**Extracted material**
○ ○ ○ ○ ○

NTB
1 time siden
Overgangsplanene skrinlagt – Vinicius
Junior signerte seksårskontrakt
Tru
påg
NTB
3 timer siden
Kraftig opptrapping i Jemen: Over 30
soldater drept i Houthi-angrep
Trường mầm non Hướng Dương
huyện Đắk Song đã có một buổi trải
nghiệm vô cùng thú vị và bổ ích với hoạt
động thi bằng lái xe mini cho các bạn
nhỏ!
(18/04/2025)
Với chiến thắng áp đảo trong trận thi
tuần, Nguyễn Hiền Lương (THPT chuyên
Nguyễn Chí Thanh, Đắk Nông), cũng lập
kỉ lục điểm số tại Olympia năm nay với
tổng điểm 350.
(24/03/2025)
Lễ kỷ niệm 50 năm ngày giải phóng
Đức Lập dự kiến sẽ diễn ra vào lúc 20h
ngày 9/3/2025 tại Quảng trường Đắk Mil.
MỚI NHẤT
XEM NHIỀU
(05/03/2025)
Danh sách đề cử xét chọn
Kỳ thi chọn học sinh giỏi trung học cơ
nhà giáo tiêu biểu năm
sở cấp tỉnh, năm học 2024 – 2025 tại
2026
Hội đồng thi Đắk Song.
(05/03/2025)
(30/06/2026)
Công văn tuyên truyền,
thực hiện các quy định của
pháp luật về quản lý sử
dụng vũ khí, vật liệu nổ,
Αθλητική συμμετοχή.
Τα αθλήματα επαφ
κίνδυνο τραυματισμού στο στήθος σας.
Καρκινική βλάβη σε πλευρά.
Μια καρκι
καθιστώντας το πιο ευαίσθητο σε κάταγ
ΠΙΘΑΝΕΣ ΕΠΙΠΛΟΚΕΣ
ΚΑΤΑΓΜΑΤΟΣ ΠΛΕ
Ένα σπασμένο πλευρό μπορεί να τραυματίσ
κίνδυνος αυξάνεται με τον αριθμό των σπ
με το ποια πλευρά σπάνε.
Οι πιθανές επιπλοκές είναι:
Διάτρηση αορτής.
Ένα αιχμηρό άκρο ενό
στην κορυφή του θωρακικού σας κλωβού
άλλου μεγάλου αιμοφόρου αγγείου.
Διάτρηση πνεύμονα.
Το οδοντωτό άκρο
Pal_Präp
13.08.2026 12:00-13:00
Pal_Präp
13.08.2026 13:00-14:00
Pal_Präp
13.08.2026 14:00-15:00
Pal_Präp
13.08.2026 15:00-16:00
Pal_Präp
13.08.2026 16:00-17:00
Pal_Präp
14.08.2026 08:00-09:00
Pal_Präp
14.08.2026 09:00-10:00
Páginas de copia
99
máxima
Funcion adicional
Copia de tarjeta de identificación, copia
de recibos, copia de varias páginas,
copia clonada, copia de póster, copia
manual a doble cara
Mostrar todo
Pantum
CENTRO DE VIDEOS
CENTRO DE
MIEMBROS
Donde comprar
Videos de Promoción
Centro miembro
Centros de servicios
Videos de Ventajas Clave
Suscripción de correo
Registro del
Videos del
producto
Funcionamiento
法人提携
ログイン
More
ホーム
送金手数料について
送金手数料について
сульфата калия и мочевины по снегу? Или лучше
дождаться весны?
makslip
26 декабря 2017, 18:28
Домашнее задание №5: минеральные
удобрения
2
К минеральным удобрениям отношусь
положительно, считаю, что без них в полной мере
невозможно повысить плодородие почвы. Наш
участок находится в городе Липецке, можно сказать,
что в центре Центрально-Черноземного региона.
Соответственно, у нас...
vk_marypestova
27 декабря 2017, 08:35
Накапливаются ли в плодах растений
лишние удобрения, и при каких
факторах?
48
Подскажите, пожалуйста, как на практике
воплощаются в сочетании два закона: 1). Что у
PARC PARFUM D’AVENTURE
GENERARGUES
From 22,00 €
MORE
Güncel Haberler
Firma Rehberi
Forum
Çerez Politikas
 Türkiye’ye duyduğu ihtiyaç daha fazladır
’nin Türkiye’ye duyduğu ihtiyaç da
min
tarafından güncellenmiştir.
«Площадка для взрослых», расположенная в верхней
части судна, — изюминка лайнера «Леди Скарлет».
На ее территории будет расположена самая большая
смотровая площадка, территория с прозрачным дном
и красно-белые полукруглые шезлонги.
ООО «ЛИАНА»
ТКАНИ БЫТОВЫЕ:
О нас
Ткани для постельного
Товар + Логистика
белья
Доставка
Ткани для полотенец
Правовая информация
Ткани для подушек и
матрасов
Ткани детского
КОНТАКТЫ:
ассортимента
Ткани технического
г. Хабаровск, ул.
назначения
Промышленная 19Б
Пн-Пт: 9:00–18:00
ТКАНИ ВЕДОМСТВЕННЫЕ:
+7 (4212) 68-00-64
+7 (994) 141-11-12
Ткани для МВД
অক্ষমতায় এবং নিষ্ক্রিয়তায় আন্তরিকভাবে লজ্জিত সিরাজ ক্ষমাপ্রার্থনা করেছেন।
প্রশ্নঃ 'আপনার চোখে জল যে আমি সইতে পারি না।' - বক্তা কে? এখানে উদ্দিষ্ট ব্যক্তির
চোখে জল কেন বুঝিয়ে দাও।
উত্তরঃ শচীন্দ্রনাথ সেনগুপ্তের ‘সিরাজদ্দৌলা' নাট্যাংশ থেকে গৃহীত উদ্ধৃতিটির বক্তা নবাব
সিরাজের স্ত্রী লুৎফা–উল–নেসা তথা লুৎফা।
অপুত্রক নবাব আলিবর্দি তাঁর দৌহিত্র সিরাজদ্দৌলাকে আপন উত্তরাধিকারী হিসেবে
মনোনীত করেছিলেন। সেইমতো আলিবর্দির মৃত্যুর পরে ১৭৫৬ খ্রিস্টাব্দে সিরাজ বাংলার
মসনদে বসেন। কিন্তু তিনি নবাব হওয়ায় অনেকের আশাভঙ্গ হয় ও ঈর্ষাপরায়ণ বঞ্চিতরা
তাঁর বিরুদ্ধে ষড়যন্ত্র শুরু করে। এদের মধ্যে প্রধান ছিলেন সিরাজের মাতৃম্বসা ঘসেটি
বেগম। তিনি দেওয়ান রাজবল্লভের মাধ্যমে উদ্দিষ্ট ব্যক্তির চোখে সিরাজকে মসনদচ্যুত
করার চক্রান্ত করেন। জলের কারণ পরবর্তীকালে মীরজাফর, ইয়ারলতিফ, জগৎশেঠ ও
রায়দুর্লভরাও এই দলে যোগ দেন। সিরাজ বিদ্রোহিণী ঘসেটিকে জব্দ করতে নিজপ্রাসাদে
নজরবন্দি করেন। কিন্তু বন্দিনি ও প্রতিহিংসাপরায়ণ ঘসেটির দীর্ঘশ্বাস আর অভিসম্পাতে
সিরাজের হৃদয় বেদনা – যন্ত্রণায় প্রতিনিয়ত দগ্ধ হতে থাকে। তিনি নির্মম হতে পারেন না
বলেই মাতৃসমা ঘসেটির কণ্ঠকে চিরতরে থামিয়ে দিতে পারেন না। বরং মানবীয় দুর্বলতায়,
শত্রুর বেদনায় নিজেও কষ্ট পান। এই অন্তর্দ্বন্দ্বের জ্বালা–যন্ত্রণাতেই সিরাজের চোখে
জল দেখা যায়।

○ ○ ○ ○ ○

Copy out the data shown above without altering anything.

**Task result**
NTB
1 time siden
Overgangsplanene skrinlagt – Vinicius
Junior signerte seksårskontrakt
Tru
påg
NTB
3 timer siden
Kraftig opptrapping i Jemen: Over 30
soldater drept i Houthi-angrep
Trường mầm non Hướng Dương
huyện Đắk Song đã có một buổi trải
nghiệm vô cùng thú vị và bổ ích với hoạt
động thi bằng lái xe mini cho các bạn
nhỏ!
(18/04/2025)
Với chiến thắng áp đảo trong trận thi
tuần, Nguyễn Hiền Lương (THPT chuyên
Nguyễn Chí Thanh, Đắk Nông), cũng lập
kỉ lục điểm số tại Olympia năm nay với
tổng điểm 350.
(24/03/2025)
Lễ kỷ niệm 50 năm ngày giải phóng
Đức Lập dự kiến sẽ diễn ra vào lúc 20h
ngày 9/3/2025 tại Quảng trường Đắk Mil.
MỚI NHẤT
XEM NHIỀU
(05/03/2025)
Danh sách đề cử xét chọn
Kỳ thi chọn học sinh giỏi trung học cơ
nhà giáo tiêu biểu năm
sở cấp tỉnh, năm học 2024 – 2025 tại
2026
Hội đồng thi Đắk Song.
(05/03/2025)
(30/06/2026)
Công văn tuyên truyền,
thực hiện các quy định của
pháp luật về quản lý sử
dụng vũ khí, vật liệu nổ,
Αθλητική συμμετοχή.
Τα αθλήματα επαφ
κίνδυνο τραυματισμού στο στήθος σας.
Καρκινική βλάβη σε πλευρά.
Μια καρκι
καθιστώντας το πιο ευαίσθητο σε κάταγ
ΠΙΘΑΝΕΣ ΕΠΙΠΛΟΚΕΣ
ΚΑΤΑΓΜΑΤΟΣ ΠΛΕ
Ένα σπασμένο πλευρό μπορεί να τραυματίσ
κίνδυνος αυξάνεται με τον αριθμό των σπ
με το ποια πλευρά σπάνε.
Οι πιθανές επιπλοκές είναι:
Διάτρηση αορτής.
Ένα αιχμηρό άκρο ενό
στην κορυφή του θωρακικού σας κλωβού
άλλου μεγάλου αιμοφόρου αγγείου.
Διάτρηση πνεύμονα.
Το οδοντωτό άκρο
Pal_Präp
13.08.2026 12:00-13:00
Pal_Präp
13.08.2026 13:00-14:00
Pal_Präp
13.08.2026 14:00-15:00
Pal_Präp
13.08.2026 15:00-16:00
Pal_Präp
13.08.2026 16:00-17:00
Pal_Präp
14.08.2026 08:00-09:00
Pal_Präp
14.08.2026 09:00-10:00
Páginas de copia
99
máxima
Funcion adicional
Copia de tarjeta de identificación, copia
de recibos, copia de varias páginas,
copia clonada, copia de póster, copia
manual a doble cara
Mostrar todo
Pantum
CENTRO DE VIDEOS
CENTRO DE
MIEMBROS
Donde comprar
Videos de Promoción
Centro miembro
Centros de servicios
Videos de Ventajas Clave
Suscripción de correo
Registro del
Videos del
producto
Funcionamiento
法人提携
ログイン
More
ホーム
送金手数料について
送金手数料について
сульфата калия и мочевины по снегу? Или лучше
дождаться весны?
makslip
26 декабря 2017, 18:28
Домашнее задание №5: минеральные
удобрения
2
К минеральным удобрениям отношусь
положительно, считаю, что без них в полной мере
невозможно повысить плодородие почвы. Наш
участок находится в городе Липецке, можно сказать,
что в центре Центрально-Черноземного региона.
Соответственно, у нас...
vk_marypestova
27 декабря 2017, 08:35
Накапливаются ли в плодах растений
лишние удобрения, и при каких
факторах?
48
Подскажите, пожалуйста, как на практике
воплощаются в сочетании два закона: 1). Что у
PARC PARFUM D’AVENTURE
GENERARGUES
From 22,00 €
MORE
Güncel Haberler
Firma Rehberi
Forum
Çerez Politikas
 Türkiye’ye duyduğu ihtiyaç daha fazladır
’nin Türkiye’ye duyduğu ihtiyaç da
min
tarafından güncellenmiştir.
«Площадка для взрослых», расположенная в верхней
части судна, — изюминка лайнера «Леди Скарлет».
На ее территории будет расположена самая большая
смотровая площадка, территория с прозрачным дном
и красно-белые полукруглые шезлонги.
ООО «ЛИАНА»
ТКАНИ БЫТОВЫЕ:
О нас
Ткани для постельного
Товар + Логистика
белья
Доставка
Ткани для полотенец
Правовая информация
Ткани для подушек и
матрасов
Ткани детского
КОНТАКТЫ:
ассортимента
Ткани технического
г. Хабаровск, ул.
назначения
Промышленная 19Б
Пн-Пт: 9:00–18:00
ТКАНИ ВЕДОМСТВЕННЫЕ:
+7 (4212) 68-00-64
+7 (994) 141-11-12
Ткани для МВД
অক্ষমতায় এবং নিষ্ক্রিয়তায় আন্তরিকভাবে লজ্জিত সিরাজ ক্ষমাপ্রার্থনা করেছেন।
প্রশ্নঃ 'আপনার চোখে জল যে আমি সইতে পারি না।' - বক্তা কে? এখানে উদ্দিষ্ট ব্যক্তির
চোখে জল কেন বুঝিয়ে দাও।
উত্তরঃ শচীন্দ্রনাথ সেনগুপ্তের ‘সিরাজদ্দৌলা' নাট্যাংশ থেকে গৃহীত উদ্ধৃতিটির বক্তা নবাব
সিরাজের স্ত্রী লুৎফা–উল–নেসা তথা লুৎফা।
অপুত্রক নবাব আলিবর্দি তাঁর দৌহিত্র সিরাজদ্দৌলাকে আপন উত্তরাধিকারী হিসেবে
মনোনীত করেছিলেন। সেইমতো আলিবর্দির মৃত্যুর পরে ১৭৫৬ খ্রিস্টাব্দে সিরাজ বাংলার
মসনদে বসেন। কিন্তু তিনি নবাব হওয়ায় অনেকের আশাভঙ্গ হয় ও ঈর্ষাপরায়ণ বঞ্চিতরা
তাঁর বিরুদ্ধে ষড়যন্ত্র শুরু করে। এদের মধ্যে প্রধান ছিলেন সিরাজের মাতৃম্বসা ঘসেটি
বেগম। তিনি দেওয়ান রাজবল্লভের মাধ্যমে উদ্দিষ্ট ব্যক্তির চোখে সিরাজকে মসনদচ্যুত
করার চক্রান্ত করেন। জলের কারণ পরবর্তীকালে মীরজাফর, ইয়ারলতিফ, জগৎশেঠ ও
রায়দুর্লভরাও এই দলে যোগ দেন। সিরাজ বিদ্রোহিণী ঘসেটিকে জব্দ করতে নিজপ্রাসাদে
নজরবন্দি করেন। কিন্তু বন্দিনি ও প্রতিহিংসাপরায়ণ ঘসেটির দীর্ঘশ্বাস আর অভিসম্পাতে
সিরাজের হৃদয় বেদনা – যন্ত্রণায় প্রতিনিয়ত দগ্ধ হতে থাকে। তিনি নির্মম হতে পারেন না
বলেই মাতৃসমা ঘসেটির কণ্ঠকে চিরতরে থামিয়ে দিতে পারেন না। বরং মানবীয় দুর্বলতায়,
শত্রুর বেদনায় নিজেও কষ্ট পান। এই অন্তর্দ্বন্দ্বের জ্বালা–যন্ত্রণাতেই সিরাজের চোখে
জল দেখা যায়।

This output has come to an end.